Fearsome: At 55 feet (17 metres) long, the Spinosaurus was larger even than T-Rex.


A gigantic dinosaur has put the tyrannosaurus rex firmly in the shade.

The spinosaurus - now officially the biggest predatory dinosaur known to man - measured 17 metres (55ft) from nose to tail, had long, crocodile-like jaws, and is thought to have had a sail on its back.

Although the spinosaurus was discovered in 1912, an examination of newly obtained fossils has now confirmed its true size.

Until 10 years ago, scientists thought that the tyrannosaurus was the largest predatory dinosaur. The largest fossil specimen, Sue, measures 13 metres (42ft) long and is thought to have weighed 6.4 tonnes when it lived, 67 million years ago.

Then scientists discovered the gigantosaurus, a meat-eater which lived 100 million years ago in what is now Argentina and stretched to 14 metres (45ft). But the spinosaurus dwarfs them both.

The spinosaurus - a theropod which stood on two legs like tyrannosaurus and gigantosaurus - was first identified by the German palaeontologist Ernst Stromer, who found the first specimen in Egypt in 1912.

Stromer published a detailed study of the bones, including a partial backbone with long spines which may have supported a sail. He believed that his predator was bigger than tyrannosaurus rex, but the fossils were obliterated when allied bombers struck a Munich museum in 1944.
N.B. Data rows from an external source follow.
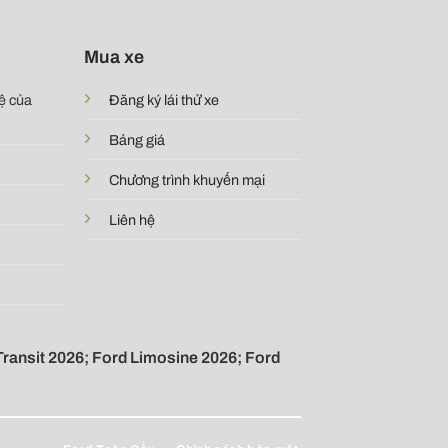
Mua xe
ệ của
Đăng ký lái thử xe
Bảng giá
Chương trình khuyến mại
Liên hệ
Transit 2026
; Ford Limosine 2026; Ford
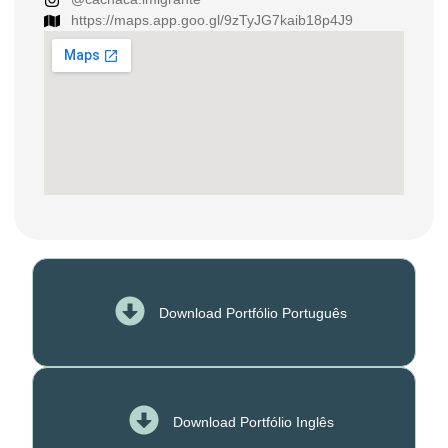
https://maps.app.goo.gl/9zTyJG7kaib18p4J9
Download Portfólio Português
Download Portfólio Inglês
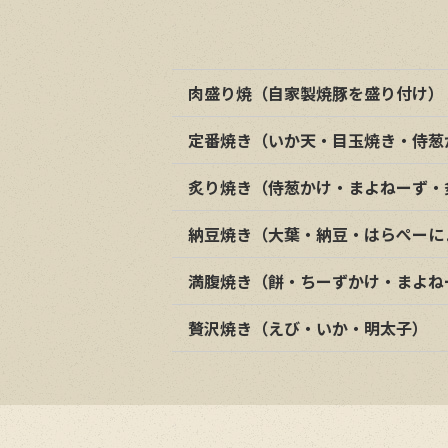
肉盛り焼（自家製焼豚を盛り付け）
定番焼き（いか天・目玉焼き・侍葱
炙り焼き（侍葱かけ・まよねーず・
納豆焼き（大葉・納豆・はらぺーに
満腹焼き（餅・ちーずかけ・まよね
贅沢焼き（えび・いか・明太子）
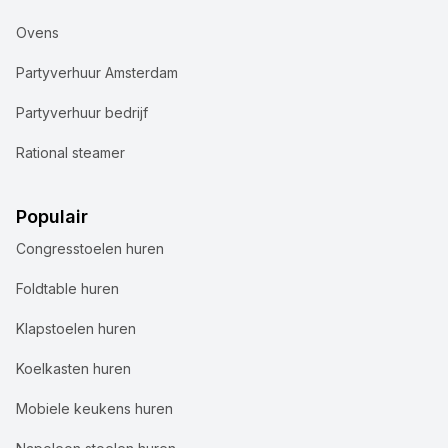
Ovens
Partyverhuur Amsterdam
Partyverhuur bedrijf
Rational steamer
Populair
Congresstoelen huren
Foldtable huren
Klapstoelen huren
Koelkasten huren
Mobiele keukens huren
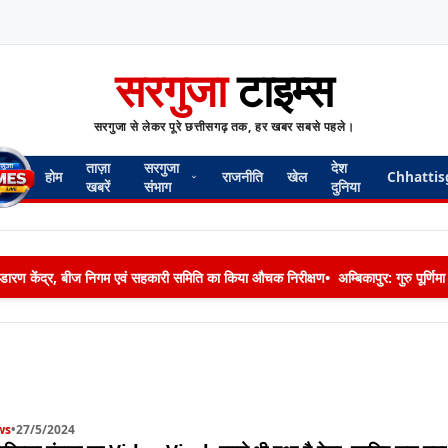
सरगुजा
टाइम्स
सरगुजा से लेकर पूरे छत्तीसगढ़ तक, हर खबर सबसे पहले।
ताज़ा
सरगुजा
देश
होम
राजनीति
खेल
Chhattis
खबरें
संभाग
दुनिया
 भण्डारण केंद्र, बीज निगम एवं सहकारी समिति का किया औचक निरीक्षण
•
अम्बिकापुर: गुरु पूर्ण
ws
•
27/5/2024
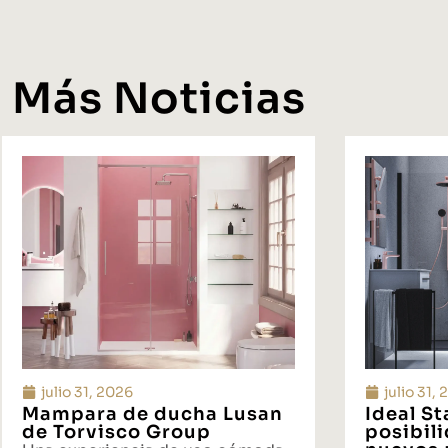
Más Noticias
julio 31, 2026
julio 31,
Mampara de ducha Lusan
Ideal S
de Torvisco Group
posibil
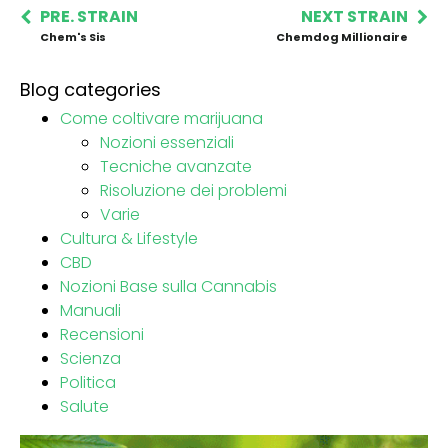
PRE. STRAIN
NEXT STRAIN
Chem's Sis
Chemdog Millionaire
Blog categories
Come coltivare marijuana
Nozioni essenziali
Tecniche avanzate
Risoluzione dei problemi
Varie
Cultura & Lifestyle
CBD
Nozioni Base sulla Cannabis
Manuali
Recensioni
Scienza
Politica
Salute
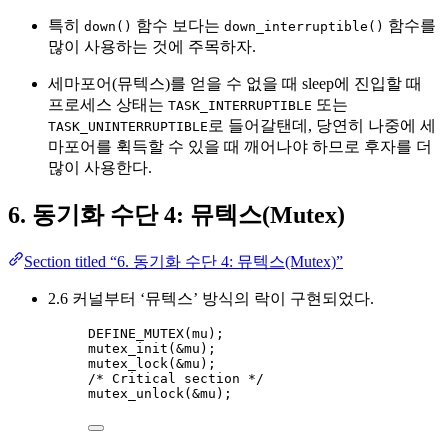
특히
함수 보다는
함수를
down()
down_interruptible()
많이 사용하는 것에 주목하자.
세마포어(뮤텍스)를 얻을 수 없을 때 sleep에 진입할 때
프로세스 상태는
또는
TASK_INTERRUPTIBLE
로 들어갈탠데, 당연히 나중에 세
TASK_UNINTERRUPTIBLE
마포어를 휙득할 수 있을 때 깨어나야 하므로 후자를 더
많이 사용한다.
6. 동기화 수단 4: 뮤텍스(Mutex)
Section titled “6. 동기화 수단 4: 뮤텍스(Mutex)”
2.6 커널부터 ‘뮤텍스’ 방식의 락이 구현되었다.
DEFINE_MUTEX
(mu);
mutex_init
(
&
mu
);
mutex_lock
(
&
mu
);
/* Critical section */
mutex_unlock
(
&
mu
);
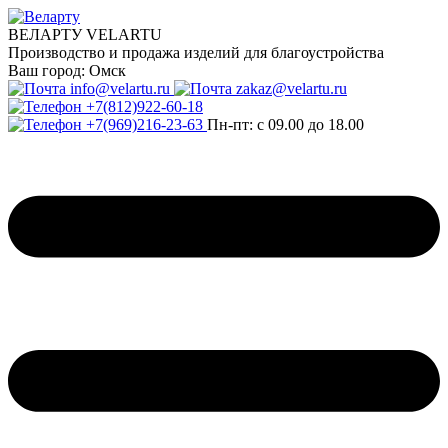
ВЕЛАРТУ VELARTU
Производство и продажа изделий для благоустройства
Ваш город:
Омск
info@velartu.ru
zakaz@velartu.ru
+7(812)922-60-18
+7(969)216-23-63
Пн-пт: с 09.00 до 18.00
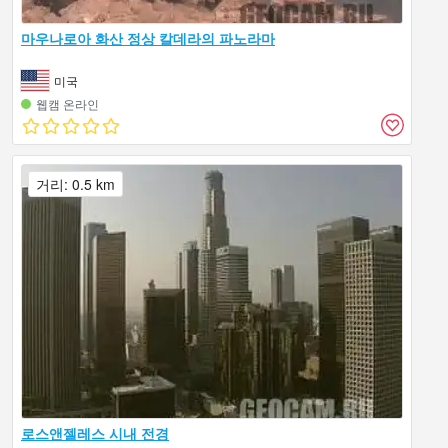
마우나로아 화산 정상 칼데라의 파노라마
미국
웹캠 온라인
거리: 0.5 km
로스앤젤레스 시내 전경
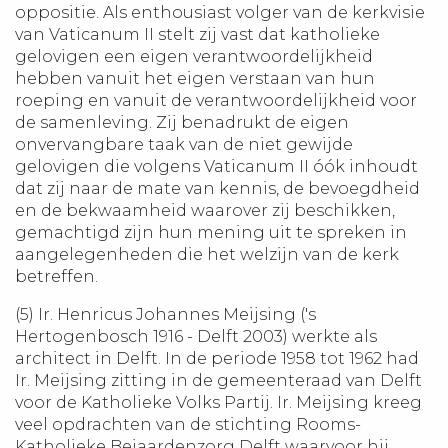
oppositie. Als enthousiast volger van de kerkvisie
van Vaticanum II stelt zij vast dat katholieke
gelovigen een eigen verantwoordelijkheid
hebben vanuit het eigen verstaan van hun
roeping en vanuit de verantwoordelijkheid voor
de samenleving. Zij benadrukt de eigen
onvervangbare taak van de niet gewijde
gelovigen die volgens Vaticanum II óók inhoudt
dat zij naar de mate van kennis, de bevoegdheid
en de bekwaamheid waarover zij beschikken,
gemachtigd zijn hun mening uit te spreken in
aangelegenheden die het welzijn van de kerk
betreffen.
(5) Ir. Henricus Johannes Meijsing ('s
Hertogenbosch 1916 - Delft 2003) werkte als
architect in Delft. In de periode 1958 tot 1962 had
Ir. Meijsing zitting in de gemeenteraad van Delft
voor de Katholieke Volks Partij. Ir. Meijsing kreeg
veel opdrachten van de stichting Rooms-
Katholieke Bejaardenzorg Delft waarvoor hij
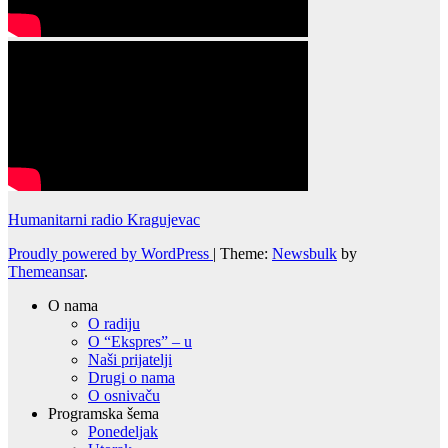
Humanitarni radio Kragujevac
Proudly powered by WordPress
|
Theme:
Newsbulk
by
Themeansar
.
O nama
O radiju
O “Ekspres” – u
Naši prijatelji
Drugi o nama
O osnivaču
Programska šema
Ponedeljak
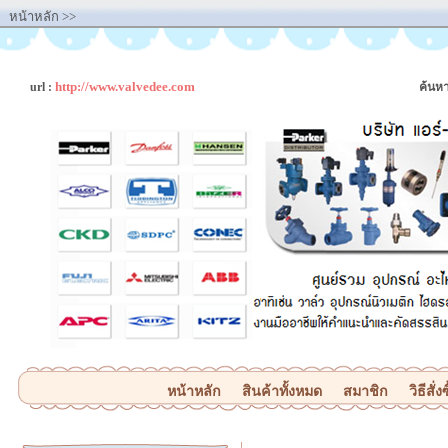
หน้าหลัก
>>
http://www.valvedee.com
url :
ค้นหา
หน้าหลัก
สินค้าทั้งหมด
สมาชิก
วิธีสั่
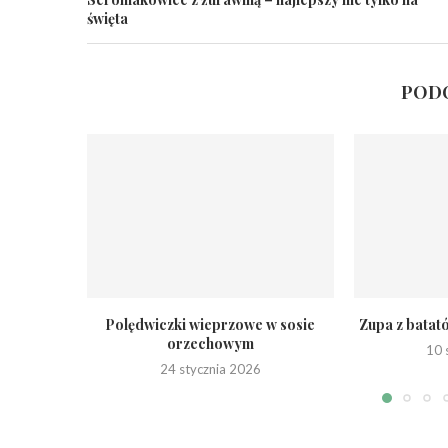
święta
PODO
Polędwiczki wieprzowe w sosie
Zupa z batat
orzechowym
10 
24 stycznia 2026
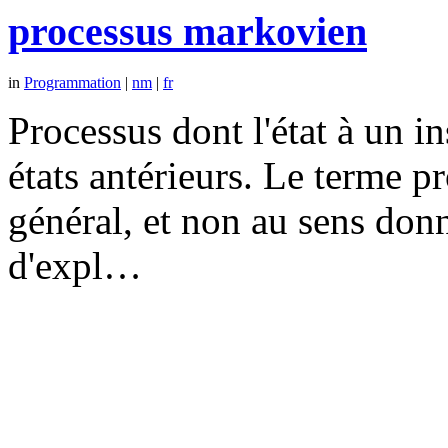
processus markovien
in
Programmation
|
nm
|
fr
Processus dont l'état à un 
états antérieurs. Le terme p
général, et non au sens don
d'expl…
Since then, only a few specimens of related dinosaurs and some isolated spinosaurus bones have been unearthed.

Now a new examination of two skull fragments have confirmed Stromer's suspicions. Cristiano Dal Sasso of the Civil Natural History Museum in Milan, Italy, analysed a snout acquired from a private collector, and previously unidentified bones from the upper rear of the skull.

New Scientist magazine reported: "After measuring their sizes, he estimates that the 99cm-long (3.25ft) snout came from a skull 1.75 metres (5.75ft) long. From what we know of the body shapes of other spinosaurs, Mr Dal Sasso calculates that the new spinosaurus was 17 metres long and weighed seven to nine tonnes."

One of the most interesting features of the spinosaurus was the sail on its back believed to have been used to attract a mate, in the same way as a peacock's tail, or to intimidate enemies or possibly to keep the animal cool.

Spinosaurs, with their long and slender snouts, were like theropod dinosaurs with crocodile mouths. Their long teeth interlocked to catch prey, and there is evidence that they fed largely on fish.